- Cathy Alter
- July 18, 2022
It’s all in how you say it...
Before I got married, I was dating (and I use this term loosely) a guy who fancied himself a real operator. He owned a retail boutique that sold cowhide rugs and handbags. It was, he reminded anyone who happened to wander in, not a shop that sold things made from cows, but instead, a “lifestyle” brand.
Mostly we just hung out at his lifestyle shop and drank cheap wine. But occasionally, we’d venture out on Monday nights for half-price burgers and pints at a restaurant in Georgetown near a movie theater.
“I want to go see this movie about a guy who closes business deals,” he said one night. “It’s called ‘Closer.’”
“It’s pronounced closer,” I corrected him, pronouncing the word with a soft “s” instead of the “z” he’d used.
For the rest of the time we were together (which wasn’t long; ultimately, he didn’t want to get closer to me), I brought up his blunder at every opportunity. I told mutual friends. I even told my future husband. Sixteen years later, it’s the homophone that keeps on giving.
I was thinking about this recently when I was asked to speak to a college English class. It was the final class of the semester, and I’d already spoken in two other such classrooms that week.

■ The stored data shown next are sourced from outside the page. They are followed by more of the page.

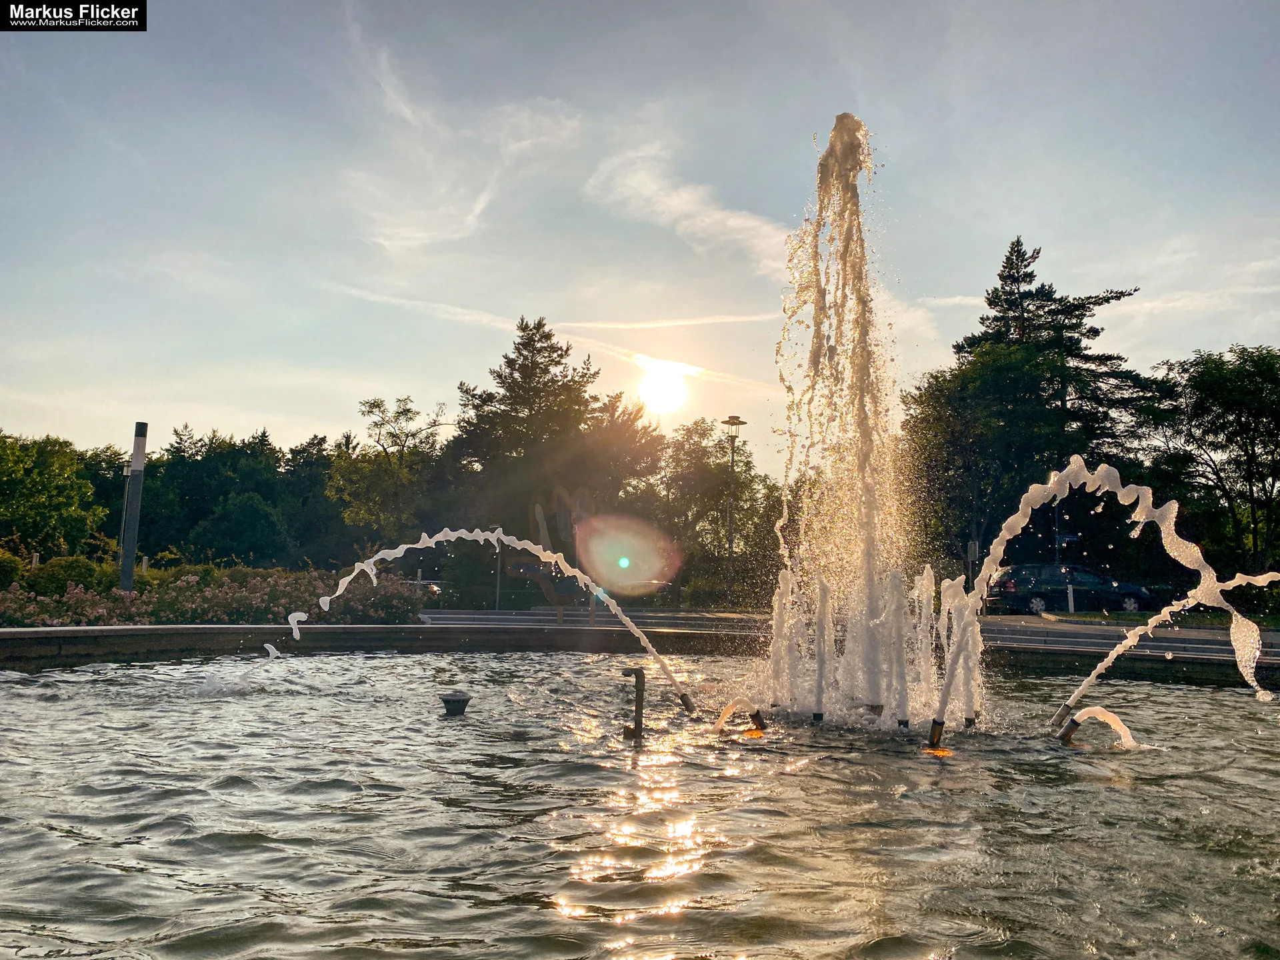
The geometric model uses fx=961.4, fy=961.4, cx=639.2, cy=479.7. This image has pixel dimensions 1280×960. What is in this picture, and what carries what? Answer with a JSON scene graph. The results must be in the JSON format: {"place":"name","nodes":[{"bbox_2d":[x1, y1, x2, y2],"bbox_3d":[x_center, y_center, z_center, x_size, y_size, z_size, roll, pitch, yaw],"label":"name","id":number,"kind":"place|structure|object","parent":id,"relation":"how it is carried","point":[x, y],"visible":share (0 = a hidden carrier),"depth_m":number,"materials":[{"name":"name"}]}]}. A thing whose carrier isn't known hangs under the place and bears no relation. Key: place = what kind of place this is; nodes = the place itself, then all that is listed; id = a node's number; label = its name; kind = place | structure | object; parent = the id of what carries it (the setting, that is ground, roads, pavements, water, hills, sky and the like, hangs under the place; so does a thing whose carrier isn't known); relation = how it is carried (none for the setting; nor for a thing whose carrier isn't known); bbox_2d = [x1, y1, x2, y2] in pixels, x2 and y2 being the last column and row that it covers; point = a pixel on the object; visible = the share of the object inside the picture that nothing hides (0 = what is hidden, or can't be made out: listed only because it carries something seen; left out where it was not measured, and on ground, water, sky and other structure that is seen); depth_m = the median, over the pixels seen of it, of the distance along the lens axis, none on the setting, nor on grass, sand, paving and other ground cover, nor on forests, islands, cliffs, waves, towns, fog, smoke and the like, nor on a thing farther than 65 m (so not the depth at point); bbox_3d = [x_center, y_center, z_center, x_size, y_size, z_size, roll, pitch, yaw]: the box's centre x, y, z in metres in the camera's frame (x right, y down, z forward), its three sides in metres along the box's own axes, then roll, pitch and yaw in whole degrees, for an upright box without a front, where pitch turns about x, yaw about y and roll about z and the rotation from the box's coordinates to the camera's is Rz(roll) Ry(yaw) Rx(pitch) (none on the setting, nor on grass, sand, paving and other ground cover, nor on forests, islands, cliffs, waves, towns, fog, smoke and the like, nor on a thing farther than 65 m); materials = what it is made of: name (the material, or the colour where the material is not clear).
{"place":"outdoors","nodes":[
{"label":"outdoors","id":0,"kind":"place"},
{"bbox_2d":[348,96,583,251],"label":"cloud","id":1,"kind":"structure","parent":0,"point":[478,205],"materials":[{"name":"white"}]},
{"bbox_2d":[0,0,1279,468],"label":"sky","id":2,"kind":"structure","parent":0,"point":[1032,211],"materials":[{"name":"blue"}]},
{"bbox_2d":[0,652,1279,959],"label":"water","id":3,"kind":"structure","parent":0,"point":[1111,789],"materials":[{"name":"liquid"}]},
{"bbox_2d":[439,691,470,715],"bbox_3d":[-1.460,1.808,7.589,0.273,0.238,0.269,1,-6,0],"label":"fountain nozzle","id":4,"kind":"object","parent":3,"relation":"in","point":[459,700],"visible":0.98,"depth_m":7.52,"materials":[{"name":"black metal"}]},
{"bbox_2d":[283,522,689,719],"bbox_3d":[-1.386,1.210,8.541,3.806,1.665,0.684,1,-6,0],"label":"water jet","id":5,"kind":"object","parent":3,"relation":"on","point":[443,533],"visible":0.99,"depth_m":8.51,"materials":[{"name":"white liquid"}]},
{"bbox_2d":[622,666,645,739],"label":"pipe","id":6,"kind":"object","parent":3,"relation":"in","point":[637,673],"visible":0.98,"depth_m":6.65,"materials":[{"name":"metal"}]},
{"bbox_2d":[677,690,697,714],"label":"fountain nozzle","id":7,"kind":"object","parent":3,"relation":"in","point":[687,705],"visible":0.94,"depth_m":7.87,"materials":[{"name":"metal"}]},
{"bbox_2d":[712,696,766,736],"bbox_3d":[0.702,1.735,6.853,0.467,0.387,0.222,1,-6,0],"label":"water spout","id":8,"kind":"object","parent":3,"relation":"in","point":[730,708],"visible":0.96,"depth_m":6.83,"materials":[{"name":"white liquid"}]},
{"bbox_2d":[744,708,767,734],"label":"fountain nozzle","id":9,"kind":"object","parent":3,"relation":"in","point":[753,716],"visible":0.87,"depth_m":6.80,"materials":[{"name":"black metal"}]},
{"bbox_2d":[765,564,803,715],"bbox_3d":[1.201,1.342,7.950,0.370,1.227,0.460,1,-6,0],"label":"water jet","id":10,"kind":"object","parent":3,"relation":"in","point":[777,609],"visible":0.87,"depth_m":7.91,"materials":[{"name":"white liquid"}]},
{"bbox_2d":[809,570,832,721],"bbox_3d":[1.409,1.300,7.488,0.225,1.146,0.434,1,-6,0],"label":"water jet","id":11,"kind":"object","parent":3,"relation":"in","point":[820,687],"visible":0.97,"depth_m":7.47,"materials":[{"name":"white liquid"}]},
{"bbox_2d":[765,113,917,722],"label":"fountain jet","id":12,"kind":"object","parent":3,"relation":"in","point":[862,375],"visible":0.96,"depth_m":7.61,"materials":[{"name":"white liquid"}]},
{"bbox_2d":[883,566,911,726],"bbox_3d":[1.929,1.248,7.224,0.328,1.140,0.405,1,-6,0],"label":"water jet","id":13,"kind":"object","parent":3,"relation":"in","point":[899,722],"visible":0.95,"depth_m":7.18,"materials":[{"name":"white liquid"}]},
{"bbox_2d":[909,563,939,714],"bbox_3d":[2.294,1.305,7.752,0.343,1.234,0.414,1,-6,0],"label":"water jet","id":14,"kind":"object","parent":3,"relation":"in","point":[926,582],"visible":0.8,"depth_m":7.69,"materials":[{"name":"white liquid"}]},
{"bbox_2d":[922,718,951,756],"bbox_3d":[1.900,1.689,6.128,0.211,0.294,0.220,1,-6,0],"label":"fountain nozzle","id":15,"kind":"object","parent":3,"relation":"in","point":[939,751],"visible":0.9,"depth_m":6.09,"materials":[{"name":"metal"}]},
{"bbox_2d":[945,572,983,728],"bbox_3d":[2.366,1.225,6.931,0.288,1.094,0.312,1,-6,0],"label":"water jet","id":16,"kind":"object","parent":3,"relation":"in","point":[971,665],"visible":0.67,"depth_m":6.91,"materials":[{"name":"white liquid"}]},
{"bbox_2d":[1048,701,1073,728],"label":"fountain nozzle","id":17,"kind":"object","parent":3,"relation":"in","point":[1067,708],"visible":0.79,"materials":[{"name":"grey metal"}]},
{"bbox_2d":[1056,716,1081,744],"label":"fountain nozzle","id":18,"kind":"object","parent":3,"relation":"in","point":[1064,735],"visible":0.87,"depth_m":6.54,"materials":[{"name":"metal"}]},
{"bbox_2d":[1058,706,1136,750],"bbox_3d":[3.134,1.741,6.591,0.532,0.386,0.212,1,-6,0],"label":"water jet","id":19,"kind":"object","parent":3,"relation":"in","point":[1111,722],"visible":0.97,"depth_m":6.56,"materials":[{"name":"white liquid"}]},
{"bbox_2d":[939,459,1261,730],"bbox_3d":[3.316,0.829,6.962,2.400,1.997,0.614,1,-6,0],"label":"water jet","id":20,"kind":"object","parent":3,"relation":"in","point":[1019,515],"visible":0.99,"depth_m":6.93,"materials":[{"name":"white liquid"}]},
{"bbox_2d":[1050,569,1279,716],"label":"water jet","id":21,"kind":"object","parent":3,"relation":"in","point":[1119,649],"visible":0.99,"depth_m":7.83,"materials":[{"name":"white liquid"}]},
{"bbox_2d":[0,622,1279,684],"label":"pool wall","id":22,"kind":"structure","parent":0,"point":[25,635],"depth_m":14.27,"materials":[{"name":"stone"}]},
{"bbox_2d":[634,356,693,416],"label":"sun","id":23,"kind":"structure","parent":0,"point":[653,391],"materials":[{"name":"white"}]},
{"bbox_2d":[563,312,777,329],"label":"cloud","id":24,"kind":"structure","parent":0,"point":[671,324],"materials":[{"name":"white"}]},
{"bbox_2d":[586,140,793,272],"label":"cloud","id":25,"kind":"structure","parent":0,"point":[733,224],"materials":[{"name":"white"}]},
{"bbox_2d":[415,606,1279,662],"label":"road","id":26,"kind":"structure","parent":0,"point":[674,622],"materials":[{"name":"grey concrete"}]},
{"bbox_2d":[986,562,1156,614],"bbox_3d":[13.786,3.575,30.956,4.882,1.626,1.893,1,-6,0],"label":"car","id":27,"kind":"object","parent":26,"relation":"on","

My task: to discuss making it as a writer in the real world.
“Well,” I said to my husband. “I guess I’m the guy who closes deals.”

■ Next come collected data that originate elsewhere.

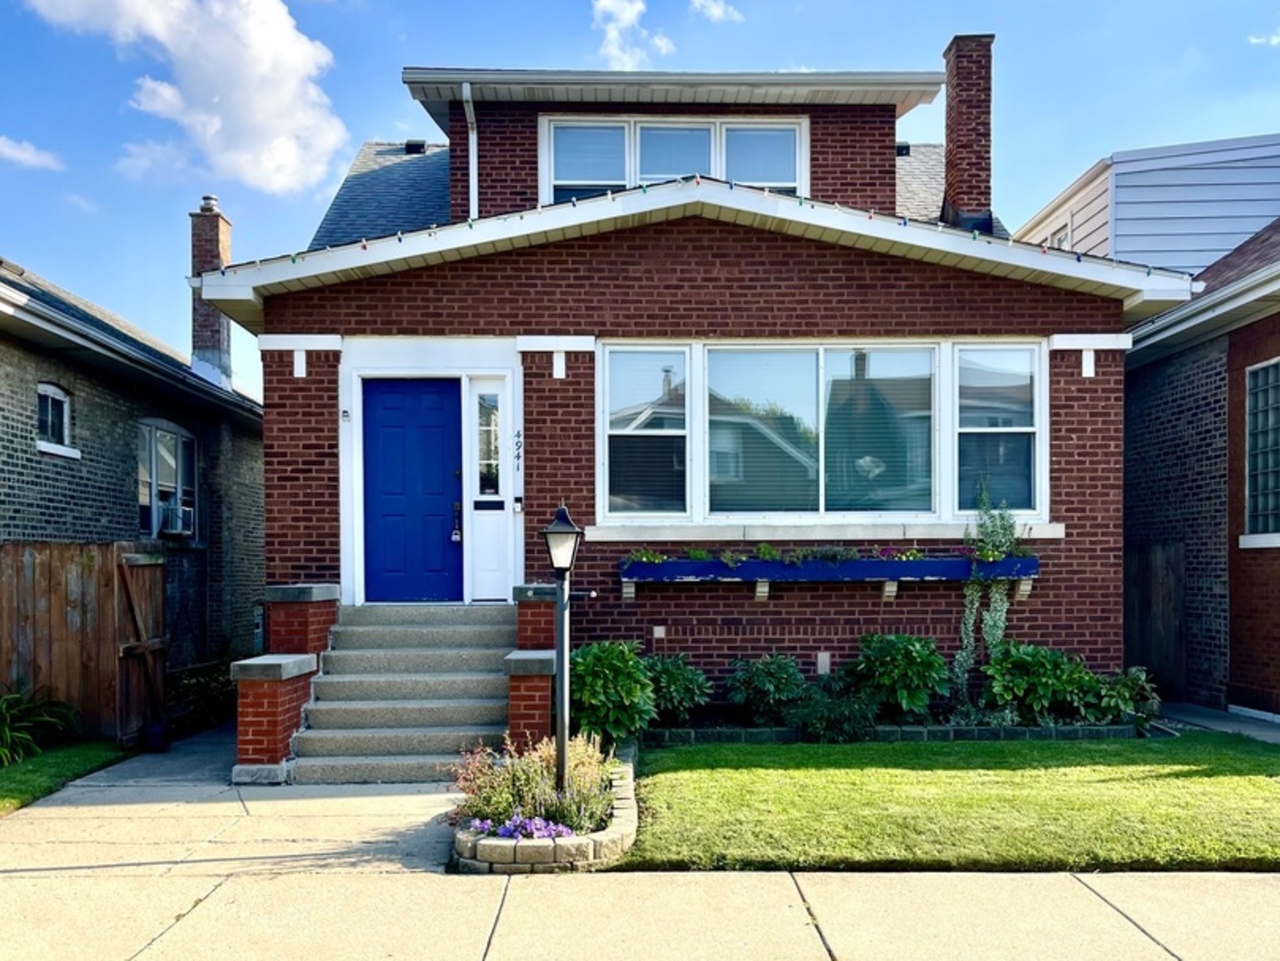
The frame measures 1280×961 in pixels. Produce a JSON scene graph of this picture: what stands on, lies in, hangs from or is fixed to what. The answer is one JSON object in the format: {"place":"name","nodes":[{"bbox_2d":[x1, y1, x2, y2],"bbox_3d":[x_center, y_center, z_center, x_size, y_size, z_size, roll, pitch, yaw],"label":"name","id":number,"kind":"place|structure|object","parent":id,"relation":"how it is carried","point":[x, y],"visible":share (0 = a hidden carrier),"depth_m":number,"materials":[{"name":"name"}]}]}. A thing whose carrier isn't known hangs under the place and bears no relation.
{"place":"outdoors","nodes":[
{"label":"outdoors","id":0,"kind":"place"},
{"bbox_2d":[0,136,64,171],"label":"cloud","id":1,"kind":"structure","parent":0,"point":[28,154],"materials":[{"name":"white"}]},
{"bbox_2d":[0,738,129,813],"label":"lawn","id":2,"kind":"structure","parent":0,"point":[9,778],"materials":[{"name":"green plant"}]},
{"bbox_2d":[0,684,81,766],"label":"plant","id":3,"kind":"object","parent":2,"relation":"on","point":[6,730],"visible":0.97,"depth_m":8.28,"materials":[{"name":"green plant"}]},
{"bbox_2d":[0,539,164,748],"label":"wooden fence","id":4,"kind":"object","parent":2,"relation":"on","point":[41,560],"visible":0.82,"depth_m":9.15,"materials":[{"name":"brown wood"}]},
{"bbox_2d":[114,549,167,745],"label":"wooden gate","id":5,"kind":"structure","parent":4,"relation":"attached to","point":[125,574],"depth_m":9.39,"materials":[{"name":"brown wood"}]},
{"bbox_2d":[0,243,265,697],"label":"neighboring house","id":6,"kind":"structure","parent":0,"point":[1,466],"depth_m":12.49,"materials":[{"name":"grey brick"}]},
{"bbox_2d":[35,383,73,453],"bbox_3d":[-6.954,-0.969,10.702,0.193,0.849,1.012,0,0,-1],"label":"window","id":7,"kind":"structure","parent":6,"relation":"in","point":[49,426],"depth_m":10.92,"materials":[{"name":"glass"}]},
{"bbox_2d":[137,419,198,540],"bbox_3d":[-6.636,-0.312,12.893,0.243,1.878,1.785,0,0,-1],"label":"window","id":8,"kind":"structure","parent":6,"relation":"in","point":[179,480],"depth_m":12.94,"materials":[{"name":"glass"}]},
{"bbox_2d":[157,501,193,535],"bbox_3d":[-6.702,0.282,13.107,0.594,0.418,0.770,0,0,-1],"label":"air conditioner","id":9,"kind":"object","parent":8,"relation":"in","point":[168,528],"visible":0.77,"depth_m":12.98,"materials":[{"name":"white plastic"}]},
{"bbox_2d":[189,195,232,381],"bbox_3d":[-7.831,-3.438,16.748,0.619,3.637,0.703,0,0,-1],"label":"chimney","id":10,"kind":"object","parent":6,"relation":"on","point":[226,248],"visible":0.6,"depth_m":16.55,"materials":[{"name":"brick"}]},
{"bbox_2d":[25,0,348,193],"label":"cloud","id":11,"kind":"structure","parent":0,"point":[282,127],"materials":[{"name":"white"}]},
{"bbox_2d":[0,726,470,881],"label":"walkway","id":12,"kind":"structure","parent":0,"point":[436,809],"materials":[{"name":"grey concrete"}]},
{"bbox_2d":[589,0,674,69],"label":"cloud","id":13,"kind":"structure","parent":0,"point":[626,20],"materials":[{"name":"white"}]},
{"bbox_2d":[0,0,1279,400],"label":"sky","id":14,"kind":"structure","parent":0,"point":[380,116],"materials":[{"name":"blue"}]},
{"bbox_2d":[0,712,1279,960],"label":"pavement","id":15,"kind":"structure","parent":0,"point":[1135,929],"materials":[{"name":"concrete"}]},
{"bbox_2d":[142,721,169,751],"bbox_3d":[-4.638,2.271,8.853,0.246,0.254,0.249,0,0,-1],"label":"flower pot","id":16,"kind":"object","parent":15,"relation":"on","point":[152,730],"visible":0.86,"depth_m":8.76,"materials":[{"name":"black plastic"}]},
{"bbox_2d":[232,583,339,782],"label":"brick pillar","id":17,"kind":"structure","parent":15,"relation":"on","point":[329,588],"depth_m":7.68,"materials":[{"name":"red brick"}]},
{"bbox_2d":[286,600,513,783],"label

It got me thinking. Am I some sort of secret weapon brought in to give students a pep talk on the last night of the semester? A cheerleader armed with writerly wisdom instead of pompoms?
Yes to all of that. And so, I thought I’d impart some of that schoolhouse know-how here — just to get you closer to closing your own deals.
Once you’re out of your school bubble, form another one. Whether it’s a writers group or just a like-minded buddy, be accountable to someone. Give each other deadlines and goals. And then show up. (It also helps to have a few readers — those who understand your intent and don’t try to mold your work into something they would do.
Be curious — and carry a notebook. Write down overheard snippets for future dialogue. Shake hands with anyone doing anything interesting. They may become your next profile subject. In other words, get out there in the world!
Read where you want to be. When I was first starting out as a freelance writer waaaaay back in the 1980s, I discovered a magazine that would change my life. The pages of Sassy were filled with writing that spoke my language. Conversational, friendly, funny, candid. I mean, where else could you find a column called “Cute Band Alert”? Even though I was relentless with the editors there, I never made it onto the pages of Sassy. So, when I set my sights on O, the Oprah Magazine, I read and studied it. What was the typical wordcount? What was the voice? What stories did they cover? Before long, I had my first byline in O, with more to come.
Bum in chair. There’s no secret to writing. The more you write, the better you get. Whenever I’d complain — about backaches, stiff shoulders, writer’s block, whatever — my accountability partner would repeat this mantra. It turns out I was more afraid of her disapproval than of the blank screen. (The other aphorism that comes to mind: Don’t get it right, just get it written.)
Learn how to craft a pitch. Start your pitch as if you were writing your piece. “Cathy Alter enters the room like she owns it. She moves confidently to her seat but before she sits down, she takes the scarf from her neck and uses it to discreetly brush crumbs off her chair.”
No first drafts. Turn in work that’s polished, spell-checked, scrubbed of cliches, and on time. Respond to edits quickly and quietly, but when you need to, pick your battles. Honor deadlines. Editors move around from publication to publication and remember their favorite freelancers. Those long memories are how I ended up getting to write for superstars like Dave Eggers and Larry Smith and for dream publications like O and WIRED.
Keep these tips in mind, and who knows? You just might become the writing world’s next closer. The kind you pronounce with a “z.”
Cathy Alter is a member of the Independent’s board of directors and the author, most recently, of CRUSH: Writers Reflect on Love, Longing, and the Power of Their First Celebrity Crush.